>>>

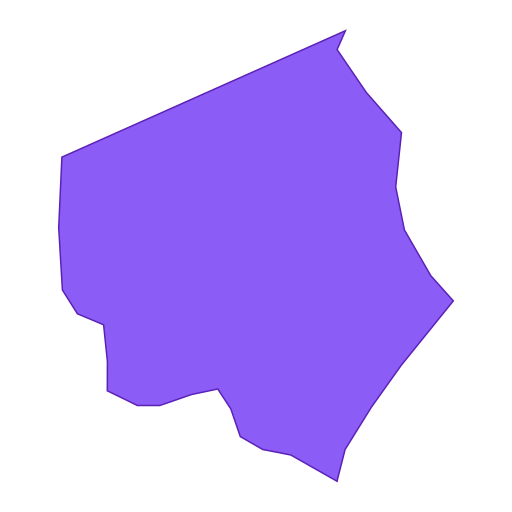 Geumjeong-gu, Busan, South Korea (Robinson projection)
{"feature_id": "91817680B87761816793360", "entity_name": "Geumjeong-gu", "entity_type": "district", "adm_level": 2, "iso_a3": "KOR", "parent_name": "South Korea", "parent_adm1": "Busan", "projection": "robinson", "projection_center": [129.093, 35.254], "detail": "fine", "context": "isolated", "style": "filled", "palette": "violet", "viewbox_px": 512, "rotation_deg": 0, "n_neighbors": 0, "source": "geoboundaries", "source_scale": "gbopen_adm2", "svg_char_len": 484}
<svg xmlns="http://www.w3.org/2000/svg" viewBox="0 0 512 512"><path d="M345.4,30.7L61.9,157.1L58.7,227.7L62.4,290.0L77.4,313.8L103.6,324.8L107.4,361.5L107.3,390.8L121.3,397.6L137.3,405.5L159.8,405.5L191.6,394.5L217.8,389.0L230.9,409.1L240.3,436.6L262.7,449.5L290.8,455.0L337.1,481.3L337.6,478.8L345.1,449.5L371.3,407.3L401.3,365.2L453.3,300.9L430.8,275.7L404.4,229.9L395.7,187.0L401.5,132.6L366.4,92.6L337.1,49.6L345.4,30.7Z" fill="#8b5cf6" stroke="#5b21b6" stroke-width="1.5"/></svg>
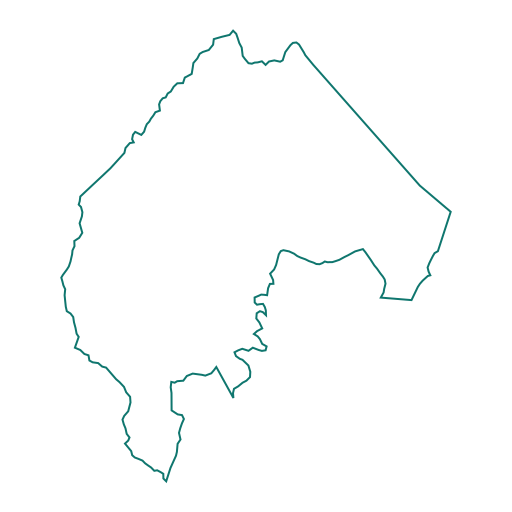 the district of Paranaguá, Paraná, Brazil
{"feature_id": "56859067B59614170446294", "entity_name": "Paranaguá", "entity_type": "district", "adm_level": 2, "iso_a3": "BRA", "parent_name": "Brazil", "parent_adm1": "Paraná", "projection": "equal_earth", "projection_center": [-48.534, -25.55], "detail": "fine", "context": "isolated", "style": "outline", "palette": "teal", "viewbox_px": 512, "rotation_deg": 0, "n_neighbors": 0, "source": "geoboundaries", "source_scale": "gbopen_adm2", "svg_char_len": 3151}
<svg xmlns="http://www.w3.org/2000/svg" viewBox="0 0 512 512"><path d="M80.3,196.5L79.7,201.3L78.7,204.6L81.0,207.0L82.4,212.2L81.9,216.4L79.6,223.3L82.3,232.8L79.2,237.8L74.3,241.0L74.5,246.2L72.5,250.4L72.1,254.4L71.3,257.8L70.5,261.5L68.8,266.5L66.9,269.5L62.9,274.9L61.3,277.6L62.4,281.4L63.4,285.4L65.2,289.2L64.6,295.2L65.2,301.1L65.8,306.8L66.8,311.2L70.5,313.5L73.2,317.0L74.0,322.3L75.5,327.9L76.6,333.7L78.7,336.9L74.9,347.7L80.3,350.0L84.4,354.0L88.5,355.3L89.4,360.5L92.6,362.3L98.2,363.1L102.2,366.6L106.1,367.6L116.1,379.2L119.5,382.1L124.0,386.9L126.2,392.3L130.1,396.8L130.5,402.5L128.2,411.3L124.2,415.9L122.5,419.6L123.8,424.3L125.5,428.4L126.7,433.9L129.5,437.5L128.2,440.6L125.0,443.6L131.2,451.1L132.2,455.2L134.8,457.5L138.5,458.9L142.5,460.6L145.1,463.3L148.0,465.4L151.1,467.5L154.3,470.8L157.2,470.3L160.6,472.1L163.3,473.8L163.4,478.5L166.2,481.3L170.5,467.9L176.0,455.7L176.9,451.9L177.6,443.8L180.5,439.5L179.0,432.9L180.2,428.4L181.9,423.5L183.9,419.0L182.0,415.1L177.7,414.4L171.6,410.4L171.5,393.0L170.7,387.3L171.3,381.9L174.7,382.7L177.2,381.2L183.3,380.7L186.8,376.0L192.7,373.6L201.8,374.8L205.3,375.6L211.3,373.3L214.0,370.1L216.3,367.0L233.4,398.0L233.0,393.1L234.0,388.8L238.1,386.4L242.6,382.7L246.4,380.7L250.0,377.1L250.3,371.8L248.4,365.5L242.5,359.8L239.8,358.8L236.0,356.1L234.5,352.3L238.3,350.3L242.3,348.8L248.5,350.8L252.8,347.7L258.7,350.0L261.9,350.9L265.6,350.3L266.6,346.4L262.2,343.9L259.9,339.1L257.7,336.4L253.9,334.0L257.1,331.1L262.2,328.4L259.4,322.5L256.3,318.5L256.7,313.3L259.9,311.2L262.8,312.1L266.0,315.2L265.8,310.3L264.8,307.0L263.0,303.9L259.7,304.2L257.0,304.7L254.7,302.5L254.6,297.5L258.6,295.8L261.2,294.6L264.1,294.8L267.1,295.2L268.1,288.2L269.9,283.9L273.4,283.8L273.1,280.0L270.1,273.7L274.1,269.5L276.1,265.0L278.8,254.3L280.8,251.1L283.4,250.2L289.1,251.4L294.1,253.7L297.2,256.0L300.4,257.5L305.4,259.3L309.0,261.1L313.7,262.7L316.3,264.0L319.6,264.2L322.4,263.1L324.8,261.5L327.4,262.2L332.4,262.1L335.6,261.1L339.4,259.8L344.5,257.0L348.2,255.2L355.1,251.4L362.9,249.1L365.4,252.2L370.7,259.8L374.3,265.4L377.0,268.6L380.3,273.3L382.9,276.6L384.7,279.5L385.5,283.7L384.2,288.8L383.6,292.5L380.8,297.6L411.5,300.1L417.8,287.0L419.9,283.8L422.7,280.6L424.9,278.6L427.8,276.0L430.3,275.3L428.6,271.6L427.6,267.5L429.3,263.2L431.2,259.3L433.0,255.8L434.6,253.1L437.9,251.2L450.7,211.8L419.8,185.6L313.3,64.9L305.3,55.2L303.8,52.3L299.0,44.5L296.4,42.5L292.9,42.9L290.4,45.2L285.3,52.1L282.7,60.3L280.2,61.7L274.3,60.4L269.0,61.5L265.6,64.9L261.9,61.3L257.7,62.4L254.6,62.6L251.9,63.7L248.5,63.2L244.8,58.8L242.7,55.9L241.7,47.6L239.3,43.1L237.7,38.1L236.2,33.8L233.1,30.7L229.6,34.9L221.8,36.8L213.8,39.1L213.1,44.7L208.8,50.0L202.7,52.0L199.7,53.8L197.3,58.5L193.4,63.0L192.7,67.8L191.7,73.9L184.8,77.6L183.0,83.1L177.3,83.3L173.7,86.7L170.8,91.5L167.7,93.5L165.7,97.4L162.7,98.3L160.3,101.2L159.1,104.4L159.9,110.6L155.4,112.2L153.3,115.6L150.9,118.7L149.3,121.6L146.8,124.2L145.3,127.8L144.1,131.7L141.3,134.9L135.2,131.9L133.0,134.7L132.1,139.2L133.7,142.4L129.8,143.1L125.5,148.0L124.4,152.9L110.3,168.4L80.3,196.5Z" fill="none" stroke="#0f766e" stroke-width="2"/></svg>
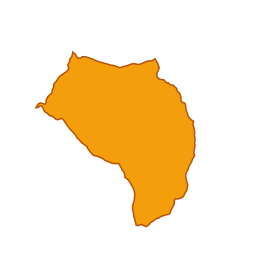 Shongphu, Tashigang, Bhutan (Robinson projection), rotated 324°
{"feature_id": "84629894B1548081314680", "entity_name": "Shongphu", "entity_type": "district", "adm_level": 2, "iso_a3": "BTN", "parent_name": "Bhutan", "parent_adm1": "Tashigang", "projection": "robinson", "projection_center": [91.663, 27.301], "detail": "fine", "context": "isolated", "style": "filled", "palette": "amber", "viewbox_px": 256, "rotation_deg": 324, "n_neighbors": 0, "source": "geoboundaries", "source_scale": "gbopen_adm2", "svg_char_len": 4030}
<svg xmlns="http://www.w3.org/2000/svg" viewBox="0 0 256 256"><g transform="rotate(324 128 128)"><path d="M65.5,57.4L66.0,57.7L66.3,58.0L66.8,58.4L67.4,58.5L68.7,58.4L69.8,58.4L70.4,58.7L70.7,59.1L71.0,59.9L71.0,60.4L71.1,61.0L71.0,61.5L70.3,64.4L70.2,65.2L70.5,66.6L71.1,68.0L71.5,69.4L71.9,71.9L73.4,73.8L74.1,75.4L74.2,75.9L74.4,76.8L74.9,78.7L75.9,79.9L78.1,80.8L79.4,80.9L79.8,81.3L80.2,81.8L80.3,82.5L80.4,83.1L80.6,84.5L80.7,85.9L80.3,86.8L80.3,87.3L80.3,88.0L80.3,89.4L80.3,90.2L80.3,90.9L80.3,91.8L80.3,93.0L80.6,96.7L80.8,97.5L81.1,99.8L81.4,102.7L81.4,103.5L81.3,104.0L81.3,104.4L80.9,105.0L80.9,105.5L81.2,106.8L81.4,107.9L81.6,109.4L81.7,110.2L81.7,111.4L81.8,112.0L81.9,112.8L82.4,113.6L82.6,114.9L83.3,116.9L83.7,117.8L83.8,118.9L83.8,119.4L83.6,119.9L83.3,120.7L83.3,121.4L83.4,123.7L83.4,124.6L83.3,125.4L83.5,125.9L83.5,126.5L83.6,126.9L83.7,127.7L83.7,128.6L83.8,129.2L84.5,130.5L85.3,131.4L85.8,131.9L86.6,132.9L88.2,135.5L89.1,137.0L89.6,137.8L89.8,138.2L90.1,139.8L90.2,140.4L91.1,141.8L91.9,143.1L92.4,143.8L94.1,146.8L94.4,147.3L95.9,148.6L96.7,149.2L97.5,149.9L98.3,150.4L99.2,150.9L99.4,151.4L99.4,152.6L99.3,154.5L99.2,155.4L98.9,157.5L98.6,158.3L98.7,159.9L98.7,160.7L98.5,162.4L98.1,163.2L97.1,165.0L96.6,166.4L96.6,166.8L97.0,167.5L97.8,170.5L97.7,171.2L97.6,173.1L97.1,178.2L97.0,178.8L96.9,179.7L96.0,182.8L95.2,184.3L94.8,184.9L94.4,185.8L93.6,187.0L92.6,187.7L91.6,188.9L91.2,189.5L90.7,190.2L89.3,191.1L88.3,191.9L87.1,192.8L86.1,193.6L85.2,194.8L84.1,196.2L83.6,197.5L83.1,198.4L82.8,199.6L80.6,203.1L80.3,203.7L80.2,204.5L80.3,205.2L79.9,205.6L79.1,207.2L78.8,208.1L78.5,209.1L77.9,210.5L77.4,211.3L77.9,212.0L79.2,213.1L80.7,213.2L81.8,213.8L82.8,215.1L84.0,217.5L84.9,218.4L85.4,218.5L86.5,218.6L88.7,218.4L90.6,217.8L93.1,218.1L96.3,217.9L98.0,218.2L99.1,218.7L100.7,218.9L102.8,219.0L105.5,219.9L108.0,220.7L109.6,221.6L111.6,221.8L114.9,219.5L118.8,217.7L120.8,216.5L123.1,213.9L124.3,213.0L125.7,214.0L126.8,214.8L127.8,215.1L130.2,215.7L131.1,216.1L132.8,215.8L135.4,214.5L136.5,213.9L138.3,213.3L139.6,212.4L140.5,211.2L141.6,210.4L142.7,209.3L143.3,208.0L143.6,206.6L144.7,204.4L145.4,202.6L147.0,200.0L149.4,198.0L151.9,197.1L154.8,194.9L160.1,192.4L161.7,191.2L163.3,190.5L164.6,190.0L165.9,189.2L166.7,186.6L168.3,185.0L170.0,183.5L170.8,182.8L171.7,181.8L173.1,179.2L174.7,177.6L176.2,175.7L177.2,173.4L179.3,170.9L180.3,169.0L181.5,166.5L182.2,164.3L183.2,162.5L184.9,161.4L184.8,160.4L183.9,158.4L183.6,154.1L183.8,153.4L184.4,151.8L185.0,149.7L185.2,148.5L185.6,147.5L186.2,146.6L187.0,144.8L187.4,144.3L187.9,143.6L188.6,142.0L188.5,141.1L187.1,139.2L186.6,138.0L187.1,136.8L188.1,135.5L188.9,134.2L189.7,131.9L190.2,130.2L189.8,128.0L189.6,126.9L190.0,125.4L190.5,124.9L190.5,123.8L190.1,122.7L189.9,121.3L189.9,120.3L189.3,119.4L188.1,118.7L187.5,117.4L187.2,116.1L187.0,114.9L185.8,114.1L185.3,110.1L183.8,108.8L182.5,107.2L181.7,105.8L181.7,103.5L183.0,101.3L185.6,99.5L187.3,98.5L188.0,98.1L188.5,97.9L188.9,96.6L189.8,93.9L190.2,91.2L190.5,87.9L189.3,87.8L186.5,87.6L183.7,85.6L180.4,84.7L178.6,84.3L176.6,83.8L174.5,83.2L173.7,82.5L172.9,81.9L170.9,79.7L168.4,78.2L166.2,77.7L162.8,76.7L159.8,75.3L157.7,74.8L156.3,73.8L155.0,71.4L153.9,70.0L152.4,68.2L150.6,66.6L149.6,65.0L148.7,63.8L147.5,62.6L146.6,61.3L146.2,60.7L144.5,58.9L142.9,56.4L142.0,55.3L141.7,54.8L140.9,53.4L139.9,51.5L138.2,49.1L136.7,47.1L135.4,45.2L133.6,43.9L132.8,43.5L132.0,43.5L131.2,43.7L130.2,43.3L128.9,42.3L128.5,42.1L128.3,41.5L128.5,40.0L128.7,37.1L128.0,34.8L128.0,34.2L126.3,35.7L124.8,36.9L124.3,37.2L122.3,37.8L121.3,38.2L120.5,39.4L118.2,40.7L116.5,41.4L115.2,44.6L115.0,45.0L113.0,45.8L111.7,46.2L105.1,46.0L103.3,46.0L100.9,46.6L99.9,47.0L97.5,48.0L96.6,48.3L95.1,48.4L94.4,48.6L93.5,49.3L92.2,50.9L91.5,51.4L89.7,52.5L88.4,53.4L87.9,54.1L87.1,54.6L86.1,55.0L83.5,55.2L82.8,55.4L82.1,55.4L81.2,55.7L78.9,56.8L77.9,57.7L76.4,59.4L76.0,59.7L75.6,59.8L74.8,59.8L74.4,59.6L72.5,56.8L71.8,56.2L70.7,55.9L68.9,55.9L65.5,57.4Z" fill="#f59e0b" stroke="#b45309" stroke-width="1.5"/></g></svg>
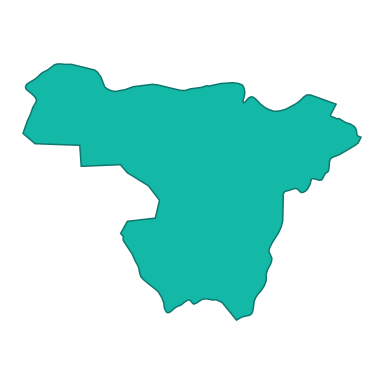 SVG path tracing the border of Pichincha
{"feature_id": "ECU-1287", "entity_name": "Pichincha", "entity_type": "Province", "adm_level": 1, "iso_a3": "ECU", "parent_name": "Ecuador", "parent_adm1": "", "projection": "natural_earth1", "projection_center": [-78.482, -0.183], "detail": "fine", "context": "isolated", "style": "filled", "palette": "teal", "viewbox_px": 384, "rotation_deg": 0, "n_neighbors": 0, "source": "natural_earth", "source_scale": "10m", "svg_char_len": 2539}
<svg xmlns="http://www.w3.org/2000/svg" viewBox="0 0 384 384"><path d="M361.0,137.2L358.2,142.9L355.6,145.0L339.9,154.4L331.9,157.6L330.3,159.2L329.5,161.6L329.0,168.2L328.4,171.0L327.4,172.2L326.0,172.9L324.8,174.3L322.4,179.0L321.1,180.1L319.0,180.2L314.3,178.8L312.3,178.7L311.5,179.2L310.8,181.2L310.3,183.8L307.7,188.8L305.7,191.0L303.0,192.4L301.4,192.5L300.1,191.8L297.8,189.3L296.0,188.6L294.3,188.6L289.2,190.4L287.2,190.8L284.9,191.5L283.6,193.3L283.0,195.3L283.3,198.0L282.7,221.0L281.2,227.0L278.4,233.0L272.3,242.6L269.8,247.5L268.8,251.3L271.9,258.2L271.6,261.0L270.5,264.2L267.7,269.5L266.7,272.4L266.2,275.0L266.4,277.7L266.1,281.0L264.1,286.1L261.5,290.1L257.5,294.8L255.4,298.1L254.1,301.6L253.3,308.4L252.5,312.1L251.3,314.0L249.4,315.3L243.7,316.5L241.1,317.4L236.5,320.1L222.1,302.5L215.9,299.6L213.0,300.1L207.7,299.0L204.4,299.0L202.1,299.4L196.4,303.1L193.9,304.1L192.5,303.3L191.4,301.7L189.7,299.9L187.6,300.2L185.0,301.8L182.6,303.8L181.1,304.9L179.5,305.7L177.8,306.2L175.8,307.3L170.0,312.1L167.9,312.8L166.4,312.0L165.0,309.7L164.2,307.0L163.8,302.9L161.7,297.4L158.1,291.5L143.9,280.0L141.0,277.0L140.0,274.2L138.7,267.9L137.9,265.7L135.3,261.1L132.1,253.9L123.9,241.5L123.2,239.9L123.2,236.7L122.5,235.4L120.6,233.5L127.4,221.3L155.3,218.1L159.5,200.3L148.3,185.7L127.4,172.8L120.4,164.7L81.2,166.3L79.8,145.3L35.0,143.7L23.0,133.4L27.4,120.8L30.2,114.9L32.9,107.3L35.6,102.7L36.3,101.1L36.3,99.7L35.6,98.0L34.0,96.0L32.0,94.0L26.3,89.4L25.6,87.9L25.6,86.2L26.8,84.3L28.9,82.7L33.1,80.3L36.4,78.1L41.0,73.7L42.9,72.3L45.8,71.0L48.1,69.6L54.4,64.8L57.0,64.0L60.3,63.9L65.4,64.4L71.3,64.3L94.5,70.0L96.3,71.2L97.4,72.1L101.0,77.1L104.7,86.9L106.8,88.6L110.1,90.3L114.0,91.4L117.2,91.2L120.0,90.5L124.6,89.8L133.3,86.7L152.3,84.3L157.6,84.9L180.1,90.3L184.8,90.5L187.5,89.8L190.0,88.9L201.6,87.4L206.3,85.8L209.4,86.0L220.9,83.5L232.7,82.7L238.7,83.5L242.4,85.1L243.7,87.2L244.4,89.8L244.8,92.8L244.5,95.3L243.3,99.7L243.0,101.5L243.4,102.8L244.7,102.4L248.6,98.0L251.1,96.8L253.3,97.2L255.8,99.2L260.4,104.0L263.9,106.8L267.8,109.1L274.0,111.3L279.4,111.0L285.4,109.4L295.2,104.2L299.1,101.5L304.1,96.7L306.9,94.9L310.7,95.0L336.1,104.2L330.6,114.8L330.5,115.1L330.5,115.5L330.6,115.9L331.0,116.3L331.8,116.7L334.4,117.6L336.8,118.8L337.2,118.8L337.5,118.8L338.6,118.5L339.0,118.5L344.8,122.1L348.0,123.4L348.9,123.5L349.8,123.8L350.8,124.3L354.1,126.4L355.1,127.6L355.9,129.0L356.5,131.3L356.9,134.1L357.0,134.6L357.2,135.2L358.2,136.2L361.0,137.2Z" fill="#14b8a6" stroke="#0f766e" stroke-width="1.5"/></svg>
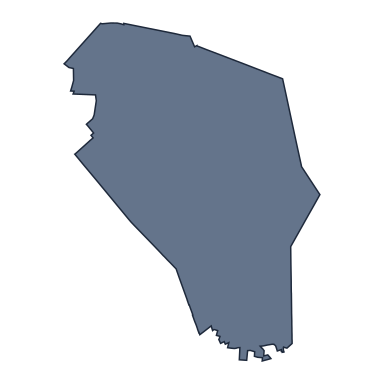 outline of Tlahualilo, Durango, Mexico
{"feature_id": "50627088B18924906437301", "entity_name": "Tlahualilo", "entity_type": "district", "adm_level": 2, "iso_a3": "MEX", "parent_name": "Mexico", "parent_adm1": "Durango", "projection": "albers", "projection_center": [-103.583, 26.292], "detail": "fine", "context": "isolated", "style": "filled", "palette": "slate", "viewbox_px": 384, "rotation_deg": 0, "n_neighbors": 0, "source": "geoboundaries", "source_scale": "gbopen_adm2", "svg_char_len": 2738}
<svg xmlns="http://www.w3.org/2000/svg" viewBox="0 0 384 384"><path d="M176.6,34.0L131.3,24.9L123.8,23.4L123.8,24.7L123.0,24.5L122.1,24.2L121.2,23.9L117.3,23.1L111.0,23.0L102.1,23.8L100.6,23.3L97.1,27.2L69.8,57.7L66.9,61.0L64.1,63.8L68.9,67.5L73.4,68.5L73.6,80.5L71.8,87.1L70.6,91.0L74.1,91.2L73.1,94.0L78.4,94.2L90.7,94.7L95.5,94.9L96.3,100.7L94.2,114.7L93.8,115.9L92.6,118.8L90.9,120.3L87.9,122.9L86.4,124.3L87.8,125.9L93.6,133.0L91.0,135.3L93.1,137.9L90.2,140.4L75.0,154.1L74.8,154.2L82.7,163.8L85.2,166.8L93.3,176.5L95.9,179.6L106.4,192.3L116.8,204.9L128.7,219.3L130.9,221.9L132.3,223.4L134.5,225.7L137.8,229.1L150.1,241.8L153.4,245.2L157.3,249.3L157.8,249.8L159.3,251.4L161.6,253.8L162.1,254.4L162.4,254.7L163.5,255.9L163.9,256.2L166.2,258.6L167.3,259.8L169.9,262.4L172.9,265.5L174.5,267.2L175.4,268.1L175.8,268.5L176.1,268.8L179.0,277.1L187.5,300.7L187.4,300.7L188.9,305.0L189.2,304.9L190.3,308.0L192.6,314.2L192.8,315.1L192.5,315.2L194.7,321.4L196.1,324.8L196.7,326.5L197.2,328.0L197.4,328.4L197.5,329.1L198.5,331.8L198.8,332.7L199.0,332.5L199.2,333.0L199.3,333.2L199.8,334.7L200.6,334.1L200.9,333.9L201.0,333.8L201.5,333.4L203.5,331.9L211.2,325.9L211.5,327.1L212.6,330.6L214.2,329.3L214.1,329.5L214.8,329.7L215.4,329.9L217.7,330.6L216.4,335.4L219.7,336.3L220.0,336.4L219.3,338.4L219.2,338.6L219.0,339.3L218.8,339.6L219.2,340.3L220.4,343.0L220.6,343.4L224.2,341.6L224.8,343.0L225.3,344.2L228.8,342.6L227.6,347.7L231.3,348.2L234.2,348.5L235.9,348.3L237.2,347.9L237.8,347.7L239.9,347.6L239.3,359.8L243.6,360.1L246.7,360.3L247.6,350.6L248.1,350.6L250.2,350.4L254.7,351.7L254.4,356.3L257.7,357.3L262.5,357.7L262.2,361.0L265.1,360.2L266.7,359.8L270.9,358.6L269.9,357.3L267.8,354.9L263.7,355.9L264.1,350.7L262.3,348.3L262.0,348.3L260.2,346.2L262.8,346.0L263.9,345.8L267.5,345.0L270.1,344.6L272.3,344.2L272.5,344.2L272.8,344.2L272.9,344.3L273.1,344.3L273.4,344.3L273.5,344.4L273.8,344.3L274.0,344.3L274.3,344.6L274.5,344.8L274.8,345.0L275.2,345.5L275.5,345.7L275.7,346.0L276.5,348.4L277.3,351.0L281.3,349.6L281.3,351.5L281.7,351.6L282.2,351.6L282.3,352.0L282.3,352.3L282.7,352.2L283.9,352.1L283.9,351.2L283.3,350.5L283.4,349.0L283.4,347.9L283.4,347.4L283.5,347.1L286.3,348.0L287.0,348.1L289.9,345.5L292.1,343.5L292.1,341.1L292.0,338.8L292.0,335.1L291.9,331.2L291.9,328.9L291.8,324.4L291.8,321.0L291.7,316.7L291.6,312.8L291.6,311.1L291.4,293.5L291.3,292.1L291.2,285.2L291.2,284.1L291.2,281.7L290.9,264.0L290.7,246.6L297.1,235.2L308.6,214.7L313.7,205.7L319.9,194.6L319.2,193.6L301.5,166.6L301.3,165.3L300.4,161.2L297.7,148.9L295.2,137.4L286.4,96.3L282.6,78.8L269.0,73.6L245.5,64.5L206.2,49.5L200.1,47.1L196.9,45.9L196.9,45.6L194.6,46.8L190.0,36.1L186.7,35.8L182.2,35.3L176.6,34.0Z" fill="#64748b" stroke="#1e293b" stroke-width="1.5"/></svg>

<<<

▸ Work to complete: Pull out every line of the data above that contains the string "teal", and copy each one in full.

▸ Result of the exercise:
{"feature_id": "56859067B59614170446294", "entity_name": "Paranaguá", "entity_type": "district", "adm_level": 2, "iso_a3": "BRA", "parent_name": "Brazil", "parent_adm1": "Paraná", "projection": "equal_earth", "projection_center": [-48.534, -25.55], "detail": "fine", "context": "isolated", "style": "outline", "palette": "teal", "viewbox_px": 512, "rotation_deg": 0, "n_neighbors": 0, "source": "geoboundaries", "source_scale": "gbopen_adm2", "svg_char_len": 3151}
{"feature_id": "ECU-1287", "entity_name": "Pichincha", "entity_type": "Province", "adm_level": 1, "iso_a3": "ECU", "parent_name": "Ecuador", "parent_adm1": "", "projection": "natural_earth1", "projection_center": [-78.482, -0.183], "detail": "fine", "context": "isolated", "style": "filled", "palette": "teal", "viewbox_px": 384, "rotation_deg": 0, "n_neighbors": 0, "source": "natural_earth", "source_scale": "10m", "svg_char_len": 2539}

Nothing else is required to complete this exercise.